I loved the first book in the Apple Creek Dreams Series, A Quilt For Jenna. I opened The Road Home with a bit of trepidation, hoping it would be as good.
Rest assured, Patrick Craig is a gifted novelist and he writes a page-turner. I enjoyed catching up with Jerusha, Reuben, and Jenny. We got just enough of the backstory from the first book so a new reader knows what’s going on, but not so much that it bogged down the new story. When we left the Springer family, they had just welcomed four-year old Jenny into their family.
The Road Home opens in 1965. Jenny has grown into a lovely young woman, but she is plagued by feelings of not fitting in in her Amish family and community. She loves her adoptive parents, but yearns to know who she is and where she came from.
Johnny’s story begins in San Francisco, in the midst of the drug and free love culture. He witnesses a crime and flees the city with drug dealers on his tail. He spends a few days in Apple Creek and meets Jenny. The two are drawn together by a shared sense of something missing. When the drug dealers find Johnny and Jenny, their lives are in great danger. Only by God’s grace do they get away and get answers to all their questions.
I’m looking forward to the next installment from Patrick Craig, Jenny’s Choice. I’m intrigued and wondering what her choice is all about.
The Road Home is a recommended read!

–I received a free copy of The Road Home from Mr. Craig and Harvest House in return for an honest review.

Book Talk Tuesday: A Quilt For Jenna

I’m a little tired of Amish fiction so I opened A Quilt for Jenna with just a bit of trepidation.

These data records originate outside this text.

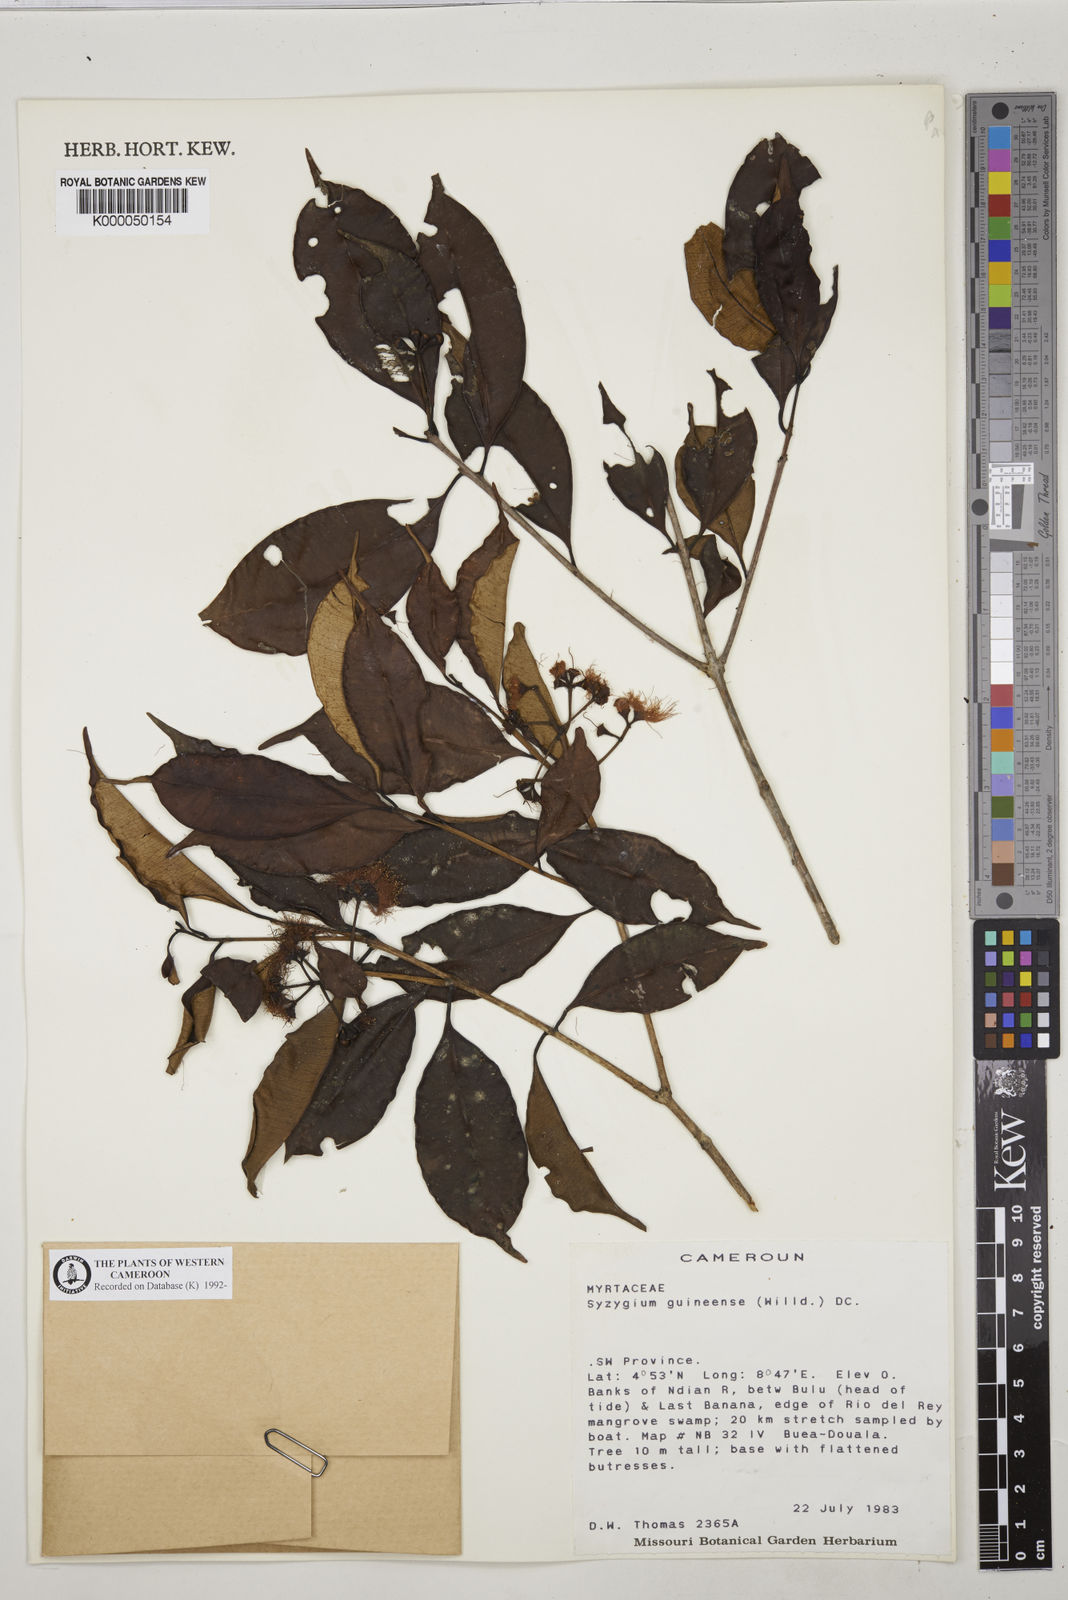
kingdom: Plantae
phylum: Tracheophyta
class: Magnoliopsida
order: Myrtales
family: Myrtaceae
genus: Syzygium
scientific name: Syzygium owariense
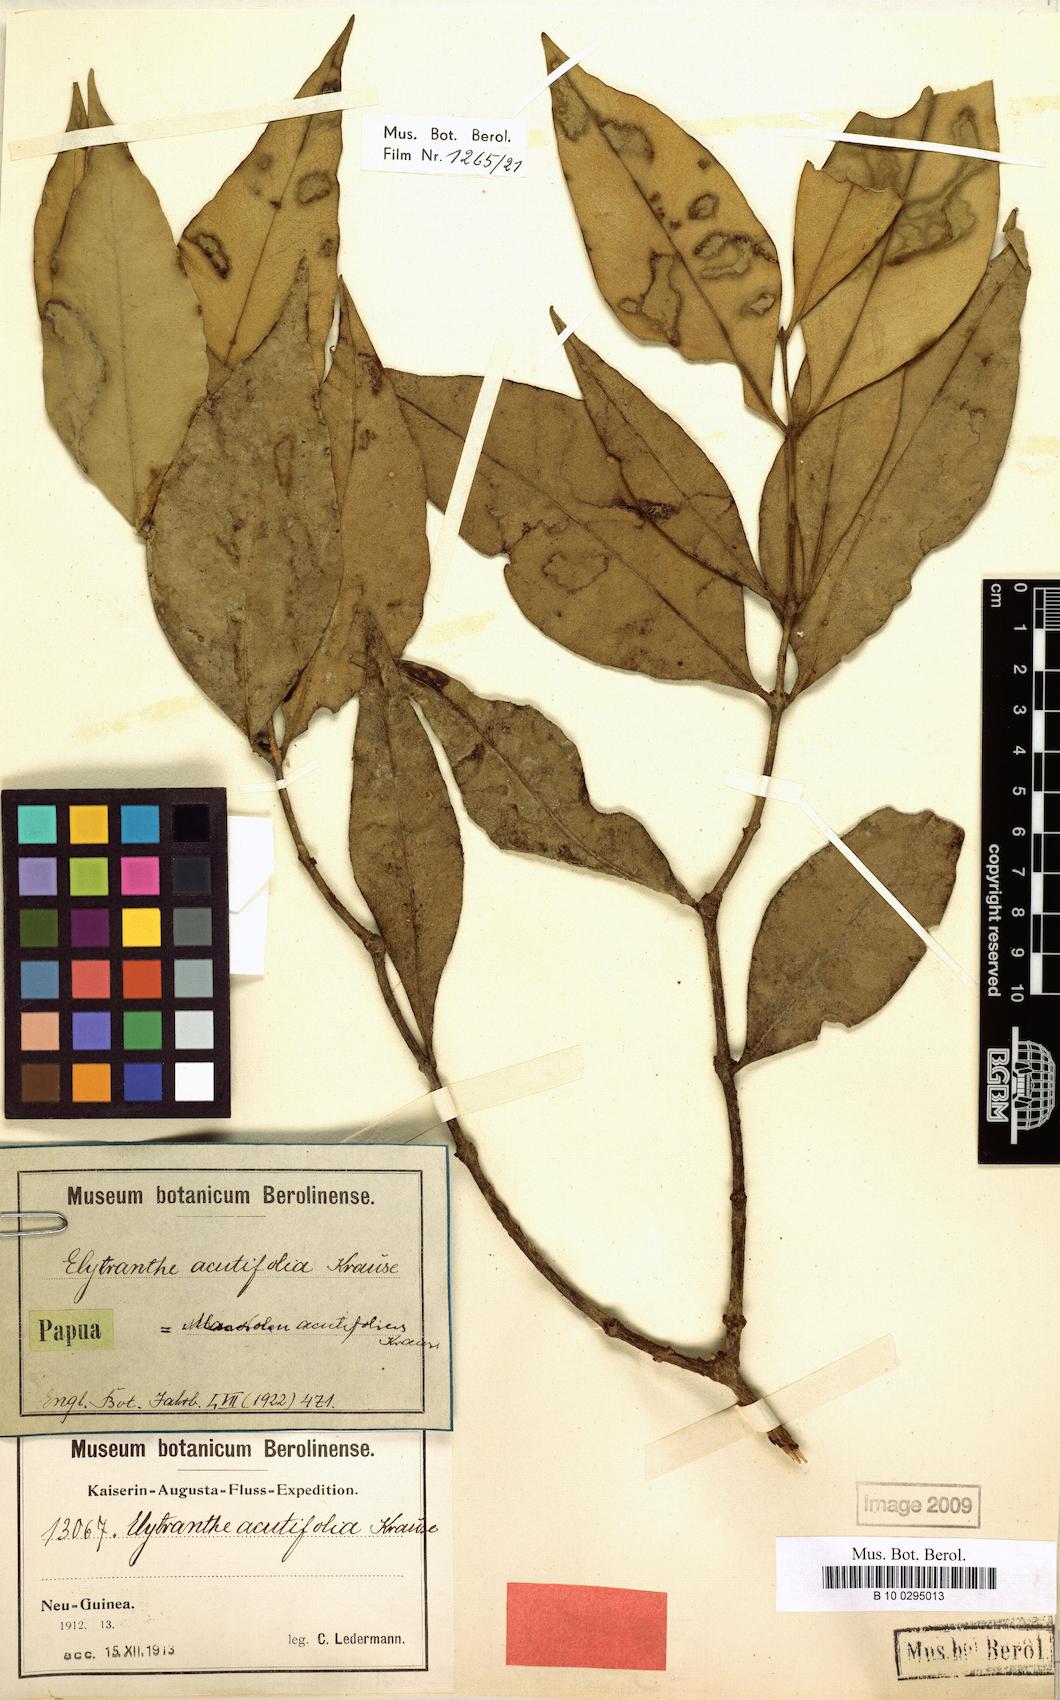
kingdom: Plantae
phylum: Tracheophyta
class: Magnoliopsida
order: Santalales
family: Loranthaceae
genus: Macrosolen
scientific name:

I was immediately captivated by Jerusha’s pain and her need to quilt and flee her life and her grief. I loved the book! A Quilt for Jenna by Patrick E. CraigAnother reviewer said, “Amish + Quilts = reader’s delight!”

I concur.

Jerusha and Reuben fell in love but Reuben wasn’t an Amish man in good standing with the community. Then he went off to fight in World War II. He came home a changed man, determined to live by the Ordung, and return to his Amish roots. He and Jerusha marry and are happy.

A few years later, Jerush and Reuben lose their only child, Jenna. Neither Reuben nor Jerusha can find their way back to the other. Reuben blames himself forJenna’s death. So does Jerusha. Reuben has left their Amish community. Jerusha has stitched a wonderful quilt that is to be her ticket out of Apple Creek.

On Thanksgiving weekend 1950, a horrific storm blew through Ohio, capturing Jerusha and her quilt in its fury. A little girl in the back seat of another car is abandoned and left to die. The two find each other and take refuge from the storm.

Patrick Craig is equally as good at both the male and female points of view. The battle scenes at Guadalcanal are as painstakingly crafted as Jerusha’s quilting scenes.

I liked how the backstory of what happened during World War II was interwoven with the 1950’s events.

Mr. Craig accomplished what I thought was impossible: weaving a compelling Amish/quilting story into a wonderful tale of love, loss, and redemption.
I’ll definitely read the next one in the Apple Creek Dreams series!